What to do
Please report, as a bare number, how many lines below include the string "pvalue".
Entries supplied Block Start
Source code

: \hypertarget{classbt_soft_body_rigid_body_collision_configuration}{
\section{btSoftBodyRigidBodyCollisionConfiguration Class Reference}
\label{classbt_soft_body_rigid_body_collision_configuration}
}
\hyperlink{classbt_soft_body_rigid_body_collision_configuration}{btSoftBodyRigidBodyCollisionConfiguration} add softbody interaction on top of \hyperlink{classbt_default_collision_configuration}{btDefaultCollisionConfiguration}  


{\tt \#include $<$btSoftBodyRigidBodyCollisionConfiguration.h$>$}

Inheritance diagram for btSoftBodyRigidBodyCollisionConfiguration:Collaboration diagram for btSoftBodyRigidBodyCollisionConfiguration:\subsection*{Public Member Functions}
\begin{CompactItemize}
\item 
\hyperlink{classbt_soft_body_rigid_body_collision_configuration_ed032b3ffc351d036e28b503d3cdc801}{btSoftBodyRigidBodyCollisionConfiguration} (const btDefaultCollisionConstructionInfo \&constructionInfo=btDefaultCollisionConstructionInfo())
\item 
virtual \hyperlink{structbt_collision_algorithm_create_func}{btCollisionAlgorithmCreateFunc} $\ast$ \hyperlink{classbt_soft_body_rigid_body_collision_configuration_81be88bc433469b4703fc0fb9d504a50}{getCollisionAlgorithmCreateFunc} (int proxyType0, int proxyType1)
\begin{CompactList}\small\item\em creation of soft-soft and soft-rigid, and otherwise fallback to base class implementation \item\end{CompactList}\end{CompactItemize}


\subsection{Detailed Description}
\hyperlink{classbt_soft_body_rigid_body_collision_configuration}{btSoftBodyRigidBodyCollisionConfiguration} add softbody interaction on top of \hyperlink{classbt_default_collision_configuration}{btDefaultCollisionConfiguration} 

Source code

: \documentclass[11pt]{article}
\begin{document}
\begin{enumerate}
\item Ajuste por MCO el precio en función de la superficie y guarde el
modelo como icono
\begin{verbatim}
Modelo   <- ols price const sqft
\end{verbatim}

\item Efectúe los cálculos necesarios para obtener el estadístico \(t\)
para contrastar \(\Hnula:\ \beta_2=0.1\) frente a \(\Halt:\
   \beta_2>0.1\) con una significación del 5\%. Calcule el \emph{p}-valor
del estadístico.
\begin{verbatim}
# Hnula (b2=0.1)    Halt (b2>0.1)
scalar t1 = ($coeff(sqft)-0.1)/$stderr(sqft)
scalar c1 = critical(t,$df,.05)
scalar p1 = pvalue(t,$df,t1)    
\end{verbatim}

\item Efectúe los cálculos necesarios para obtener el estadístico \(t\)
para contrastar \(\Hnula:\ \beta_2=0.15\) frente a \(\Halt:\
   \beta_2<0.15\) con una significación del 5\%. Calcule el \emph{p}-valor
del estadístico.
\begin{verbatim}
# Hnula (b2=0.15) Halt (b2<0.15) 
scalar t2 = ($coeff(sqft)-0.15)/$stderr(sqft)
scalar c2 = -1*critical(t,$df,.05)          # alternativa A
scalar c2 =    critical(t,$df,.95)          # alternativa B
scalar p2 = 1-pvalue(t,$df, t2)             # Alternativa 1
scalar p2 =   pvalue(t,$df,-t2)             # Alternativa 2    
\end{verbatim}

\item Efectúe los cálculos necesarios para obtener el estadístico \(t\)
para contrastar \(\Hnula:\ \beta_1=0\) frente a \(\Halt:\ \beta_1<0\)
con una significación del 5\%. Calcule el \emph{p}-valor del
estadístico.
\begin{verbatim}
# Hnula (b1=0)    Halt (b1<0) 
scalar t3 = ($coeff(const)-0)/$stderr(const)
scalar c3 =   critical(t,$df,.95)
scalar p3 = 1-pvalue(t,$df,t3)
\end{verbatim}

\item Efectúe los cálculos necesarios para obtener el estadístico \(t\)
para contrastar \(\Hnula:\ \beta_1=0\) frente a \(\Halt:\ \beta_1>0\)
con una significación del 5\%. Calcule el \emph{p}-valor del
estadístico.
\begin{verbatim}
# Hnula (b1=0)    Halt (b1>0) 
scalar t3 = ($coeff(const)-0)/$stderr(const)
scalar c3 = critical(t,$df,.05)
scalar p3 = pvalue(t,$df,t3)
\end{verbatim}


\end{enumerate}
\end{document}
Entries supplied Block End
Task answer
5